作物的地理分布主要取决于光周期调控的开花时间差异，因此光周期调控开花启始对农业生产至关重要。蓝光信号及蓝光受体隐花素CRY2在光周期诱导开花启始中具有关键作用。油菜素甾醇(BR)是一类广泛存在于植物中的甾醇类激素，调控植物生长发育过程，已知BR可通过自主途径调控开花时间，但BR是否参与光周期途径未见报道。我们最近的研究发现光周期可以部分补偿BR受体缺失造成的晚花表型，而BR信号转导中的关键转录因子BES1及BEE1都参与光周期诱导开花启始调控。本项目拟深入研究外源光信号和内源BR信号协同调控光周期诱导开花时间的分子及生化机制。将研究BES1和BEE1调控光周期诱导开花时间的具体机制；探究蓝光及CRY2与BES1及BEE1的相互关系；发掘新的受蓝光和BR共同调控的基因并探索其功能。最终解决BR在光周期诱导开花启始中的功能，以及光信号与油菜素甾醇如何协同调控光周期诱导开花启始的关键科学问题。

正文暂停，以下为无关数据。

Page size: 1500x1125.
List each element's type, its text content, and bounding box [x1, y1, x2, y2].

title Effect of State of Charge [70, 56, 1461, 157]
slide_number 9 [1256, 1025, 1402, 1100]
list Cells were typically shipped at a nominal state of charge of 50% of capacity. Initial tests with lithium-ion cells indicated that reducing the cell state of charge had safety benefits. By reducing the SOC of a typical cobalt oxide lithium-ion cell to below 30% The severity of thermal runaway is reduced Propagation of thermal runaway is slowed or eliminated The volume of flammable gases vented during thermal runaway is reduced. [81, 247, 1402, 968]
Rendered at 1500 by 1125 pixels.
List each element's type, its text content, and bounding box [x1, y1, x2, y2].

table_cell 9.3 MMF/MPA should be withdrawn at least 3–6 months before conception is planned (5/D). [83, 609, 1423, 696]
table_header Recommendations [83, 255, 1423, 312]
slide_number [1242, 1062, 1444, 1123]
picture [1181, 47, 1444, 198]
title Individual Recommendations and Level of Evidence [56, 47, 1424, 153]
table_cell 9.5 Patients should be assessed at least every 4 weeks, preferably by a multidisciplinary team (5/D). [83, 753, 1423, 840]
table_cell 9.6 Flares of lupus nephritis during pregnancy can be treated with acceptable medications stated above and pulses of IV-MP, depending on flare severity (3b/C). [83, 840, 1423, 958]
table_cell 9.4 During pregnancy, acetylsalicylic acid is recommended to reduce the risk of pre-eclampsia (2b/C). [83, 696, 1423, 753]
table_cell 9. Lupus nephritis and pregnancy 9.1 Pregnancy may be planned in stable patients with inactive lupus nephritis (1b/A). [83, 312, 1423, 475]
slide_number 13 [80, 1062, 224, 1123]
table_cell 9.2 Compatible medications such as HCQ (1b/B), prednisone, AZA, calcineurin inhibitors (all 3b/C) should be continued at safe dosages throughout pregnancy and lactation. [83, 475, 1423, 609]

The geographical distribution of crops mainly depends on the Photoperiodic flowering, so photoperiodic flowering is very important for the agricultural production. Blue light signal and blue light photoreceptor CRY2 are key components of photoperiodic flowering. Brassinosteriodis (BRs) are a class of steroidal hormones essential for plant growth and development, it is reported before that BR signaling regulated flowering through autonomous pathway. However, whether BR is involved in photoperiodic flowering is unknown. It is of great theoretical and practical significance to study how BR is involved in the photoperiodic flowering. Our recent results indicate that photoperiod pathway can partially complement the late flowering phenotype of bri1, and the two key transcription factors of BR signaling, BES1 and BEE1 are both involved in photoperiodic flowering. In this project we will study how external light signal coordinates with internal BR signal to regulate photoperiodic flowering. We will study the mechanisms of BES1 and BEE1 regulated photoperiodic flowering, the relationship of CRY2 and BES1 or BEE1, and will also try to find new genes that are regulated by both blue light and BR. We will figure out the function of BR in the photoperiodic flowering, and also how light and BR coordinate to regulate photoperiodic flowering.